A l’occasion de la journée mondiale des droits de l’Homme ce mardi, «20 Minutes» fait le point sur le cas du premier prisonnier d’opinion en Tunisie depuis la chute de Ben Ali, Jabeur Mejri, condamné à 7 ans et demi de prison pour des publications sur Facebook jugées insultantes envers l’islam...
Amnesty International le considère comme
le premier prisonnier d’opinion en Tunisie depuis la chute de l’ancien
président, Zine el-Abidine Ben Ali, en janvier 2011. Jabeur Mejri, jeune
chômeur et militant athée, a été condamné à 7 ans et demi de prison
ferme et 550 euros d’amende le 28 mars 2012 pour avoir publié sur sa
page Facebook des textes et des caricatures jugés insultants envers
l’islam. C’est la peine la plus lourde possible pour les faits qui lui
sont reprochés.
«Je ne reconnais pas la religion islamique et je suis athée»,
avait-il expliqué à la police. Le tribunal l’a déclaré coupable de
«diffusion d’un travail écrit visant à perturber l’ordre public» et
d’«outrage aux valeurs sacrées à travers des actions et des mots ». Sa
condamnation ayant été confirmée en appel, Jabeur Mejri n’a plus
aujourd’hui que l’espoir d’une grâce présidentielle, demandée en août
dernier.
Promesse de grâce présidentielle
Le 6 novembre, le président tunisien, Moncef Marzouki, s’est engagé sur France Info à le faire libérer.

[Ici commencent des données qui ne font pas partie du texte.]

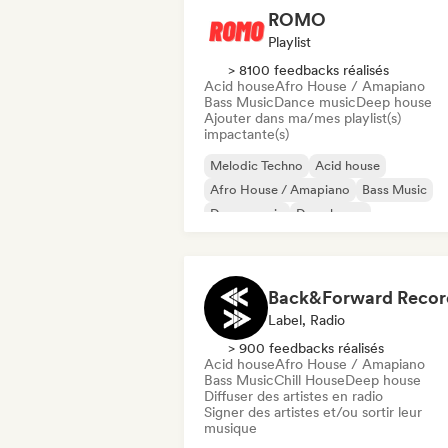
ROMO
Playlist
> 8100 feedbacks réalisés
Acid house
Afro House / Amapiano
Bass Music
Dance music
Deep house
Ajouter dans ma/mes playlist(s)
impactante(s)
Melodic Techno
Acid house
Afro House / Amapiano
Bass Music
Dance music
Deep house
House française
House music
Back&Forward Recor
Label, Radio
> 900 feedbacks réalisés
Acid house
Afro House / Amapiano
Bass Music
Chill House
Deep house
Diffuser des artistes en radio
Signer des artistes et/ou sortir leur
musique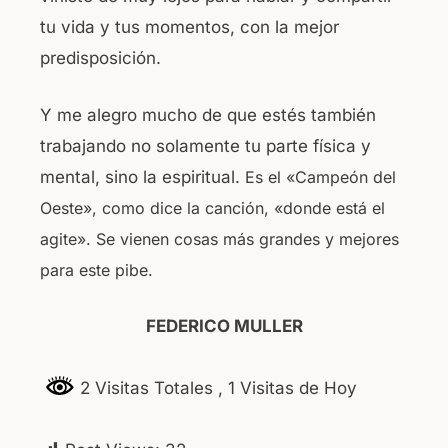
tu vida y tus momentos, con la mejor
predisposición.
Y me alegro mucho de que estés también
trabajando no solamente tu parte física y
mental, sino la espiritual.
Es el «Campeón del
Oeste», como dice la canción, «donde está el
agite». Se vienen cosas más grandes y mejores
para este pibe.
FEDERICO MULLER
2 Visitas Totales
, 1 Visitas de Hoy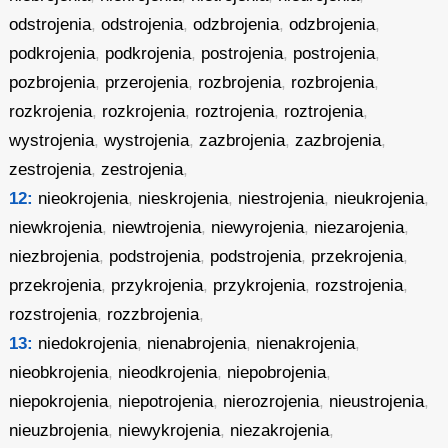
odstrojenia
,
odstrojenia
,
odzbrojenia
,
odzbrojenia
,
podkrojenia
,
podkrojenia
,
postrojenia
,
postrojenia
,
pozbrojenia
,
przerojenia
,
rozbrojenia
,
rozbrojenia
,
rozkrojenia
,
rozkrojenia
,
roztrojenia
,
roztrojenia
,
wystrojenia
,
wystrojenia
,
zazbrojenia
,
zazbrojenia
,
zestrojenia
,
zestrojenia
,
12:
nieokrojenia
,
nieskrojenia
,
niestrojenia
,
nieukrojenia
,
niewkrojenia
,
niewtrojenia
,
niewyrojenia
,
niezarojenia
,
niezbrojenia
,
podstrojenia
,
podstrojenia
,
przekrojenia
,
przekrojenia
,
przykrojenia
,
przykrojenia
,
rozstrojenia
,
rozstrojenia
,
rozzbrojenia
,
13:
niedokrojenia
,
nienabrojenia
,
nienakrojenia
,
nieobkrojenia
,
nieodkrojenia
,
niepobrojenia
,
niepokrojenia
,
niepotrojenia
,
nierozrojenia
,
nieustrojenia
,
nieuzbrojenia
,
niewykrojenia
,
niezakrojenia
,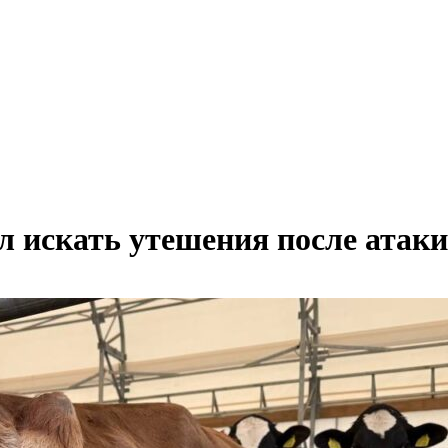
 искать утешения после атаки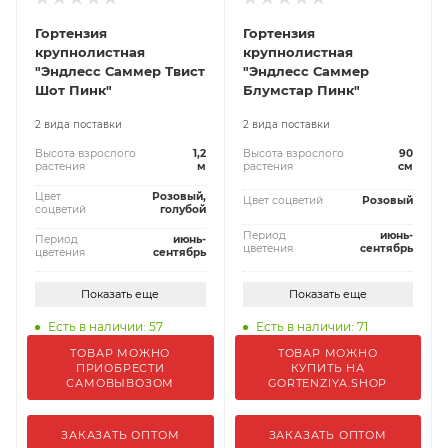
Гортензия
Гортензия
крупнолистная
крупнолистная
"Эндлесс Саммер Твист
"Эндлесс Саммер
Шот Пинк"
Блумстар Пинк"
2 вида поставки
2 вида поставки
Высота взрослого
1,2
Высота взрослого
90
растения
м
растения
см
Цвет
Розовый,
Цвет соцветий
Розовый
соцветий
голубой
Период
июнь-
Период
июнь-
цветения
сентябрь
цветения
сентябрь
Показать еще
Показать еще
Есть в наличии: 57
Есть в наличии: 71
ТОВАР МОЖНО
ТОВАР МОЖНО
ПРИОБРЕСТИ
КУПИТЬ НА
САМОВЫВОЗОМ
GORTENZIYA.SHOP
ЗАКАЗАТЬ ОПТОМ
ЗАКАЗАТЬ ОПТОМ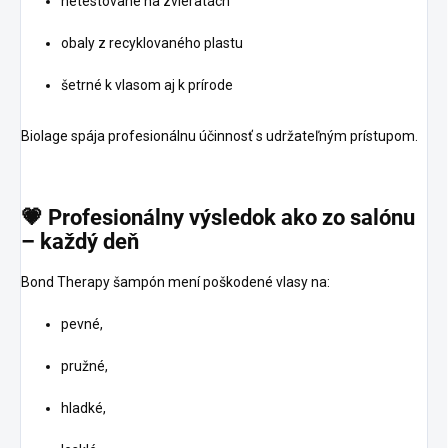
netestované na zvieratách
obaly z recyklovaného plastu
šetrné k vlasom aj k prírode
Biolage spája profesionálnu účinnosť s udržateľným prístupom.
💗
Profesionálny
výsledok
ako
zo
salónu
–
každý
deň
Bond Therapy šampón mení poškodené vlasy na:
pevné,
pružné,
hladké,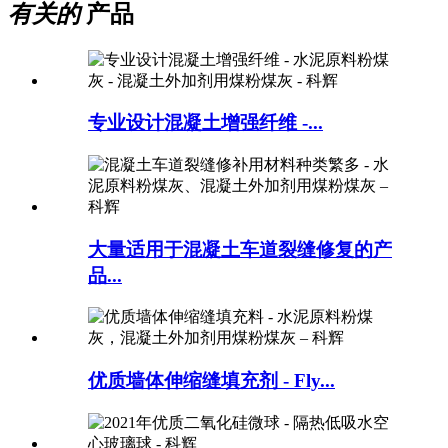
有关的
产品
专业设计混凝土增强纤维 -...
大量适用于混凝土车道裂缝修复的产
品...
优质墙体伸缩缝填充剂 - Fly...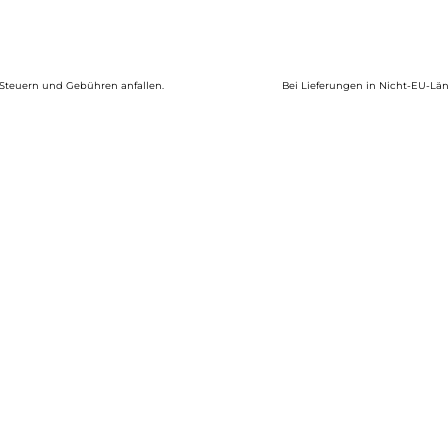
s
050,00 €
 Steuern und Gebühren anfallen.
Bei Lieferungen in Nicht-EU-Län
ieses
rodukt
eist
ehrere
arianten
uf.
ie
ptionen
önnen
uf
er
roduktseite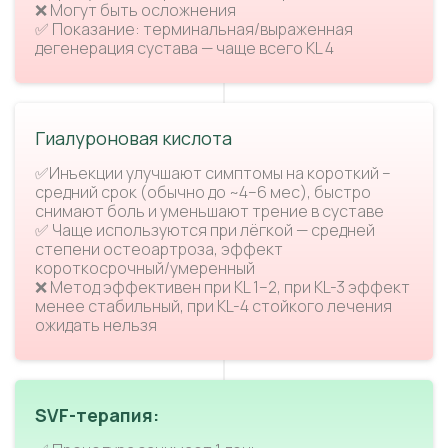
❌ Могут быть осложнения
✅ Показание: терминальная/выраженная
дегенерация сустава — чаще всего KL 4
Гиалуроновая кислота
✅Инъекции улучшают симптомы на короткий –
средний срок (обычно до ~4–6 мес), быстро
снимают боль и уменьшают трение в суставе
✅ Чаще используются при лёгкой — средней
степени остеоартроза, эффект
короткосрочный/умеренный
❌ Метод эффективен при KL 1–2, при KL-3 эффект
менее стабильный, при KL-4 стойкого лечения
ожидать нельзя
SVF-терапия: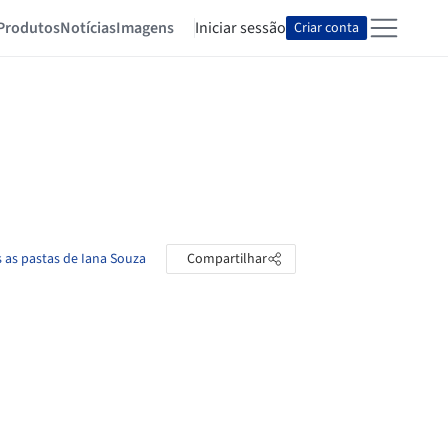
Produtos
Notícias
Imagens
Iniciar sessão
Criar conta
s as pastas de Iana Souza
Compartilhar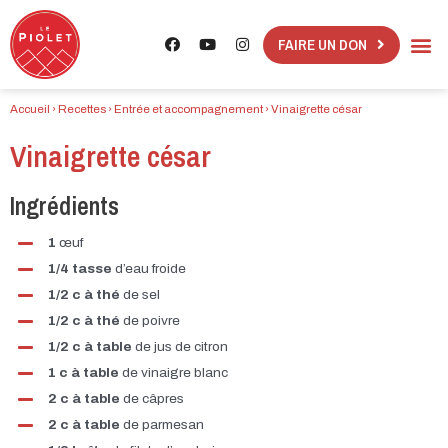
FAIRE UN DON
Accueil
›
Recettes
›
Entrée et accompagnement
›
Vinaigrette césar
Vinaigrette césar
Ingrédients​
1
œuf
1/4 tasse
d’eau froide
1/2 c à thé
de sel
1/2 c à thé
de poivre
1/2 c à table
de jus de citron
1 c à table
de vinaigre blanc
2 c à table
de câpres
2 c à table
de parmesan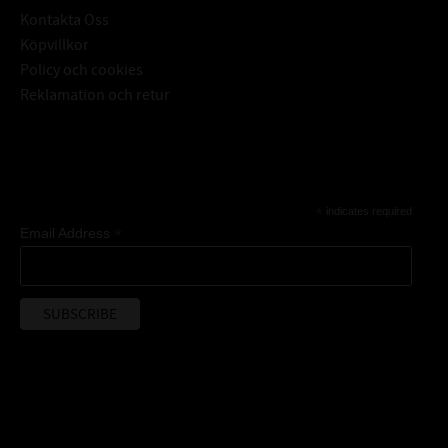
Kontakta Oss
Köpvillkor
Policy och cookies
Reklamation och retur
Subscribe
*
indicates required
*
Email Address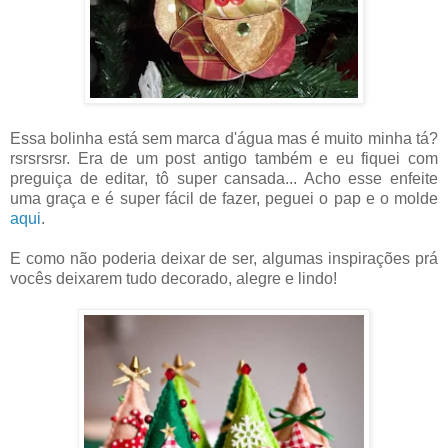
Essa bolinha está sem marca d'água mas é muito minha tá?
rsrsrsrsr. Era de um post antigo também e eu fiquei com
preguiça de editar, tô super cansada... Acho esse enfeite
uma graça e é super fácil de fazer, peguei o pap e o molde
aqui
.
E como não poderia deixar de ser, algumas inspirações prá
vocês deixarem tudo decorado, alegre e lindo!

Sans donner de date. «Je vais le faire libérer. J'attends simplement
une accalmie politique, a déclaré Marzouki. Actuellement il y a des
tensions énormes, il y a ce combat contre le terrorisme, je ne veux pas
que cette libération puisse soulever des débats. Mais je vais le
libérer, je cherche simplement la bonne fenêtre de lancement à la fois
pour sa sécurité et la sécurité du pays».
«Ça n’a pas de sens! Il faut qu’il le fasse libérer immédiatement»,
s’agace le directeur de la section tunisienne d’Amnesty International,
Lotfi Azzouz. L’ONG, qui mène une campagne internationale pour les droits humains jusqu’au 16 décembre,
entend «continuer à faire pression» sur le gouvernement tunisien en
récoltant des signatures pour sa libération. Grâce à la solidarité
internationale, les conditions de détention de Jabeur Mejri se sont un
peu améliorées. «Au début il était incarcéré avec une cinquantaine
d’autres prisonniers d’ordre public. Il est désormais dans une cellule
avec 4 ou 5 personnes», précise Lotfi Azzouz.
«Régression des acquis de la révolution»
Selon lui, le cas de Jabeur Mejri est représentatif de la «régression
des acquis de la révolution» et de la menace qui pèse sur la liberté
d’expression. «La révolution a permis d’obtenir une liberté d’expression
presque totale. Mais aujourd’hui, le gouvernement veut la limiter. La
Tunisie a fait un pas en avant, deux pas en arrière». Le gouvernement
compte notamment créer une agence technique de communication. «Le but
est de contrôler internet et les communications», s’inquiète Lofti
Azzouz.
Il accuse également les autorités de passivité face aux menaces
envers les activistes et les journalistes. «Sous Ben Ali, on ne pouvait
pas critiquer la politique mais on pouvait critiquer la religion.
Aujourd’hui c’est l’inverse. Des journalistes et des activistes sont
attaqués – par exemple par des groupes salafistes - mais le gouvernement
ne réagit pas».
Depuis l’incarcération de Jabeur Mejri, d’autres personnes, dont le rappeur Weld El 15 et des journalistes, ont été condamnées pour avoir «usé de leur liberté d’expression», selon l’ONG de défense des droits de l’Homme. Près
de trois ans après la révolution, la police, la justice et le
gouvernement dirigé par les islamistes d’Ennahda sont régulièrement
accusés de chercher à la contrôler, alors qu'aucune réforme de fond du
système judiciaire et des forces de l'ordre n'a été entreprise.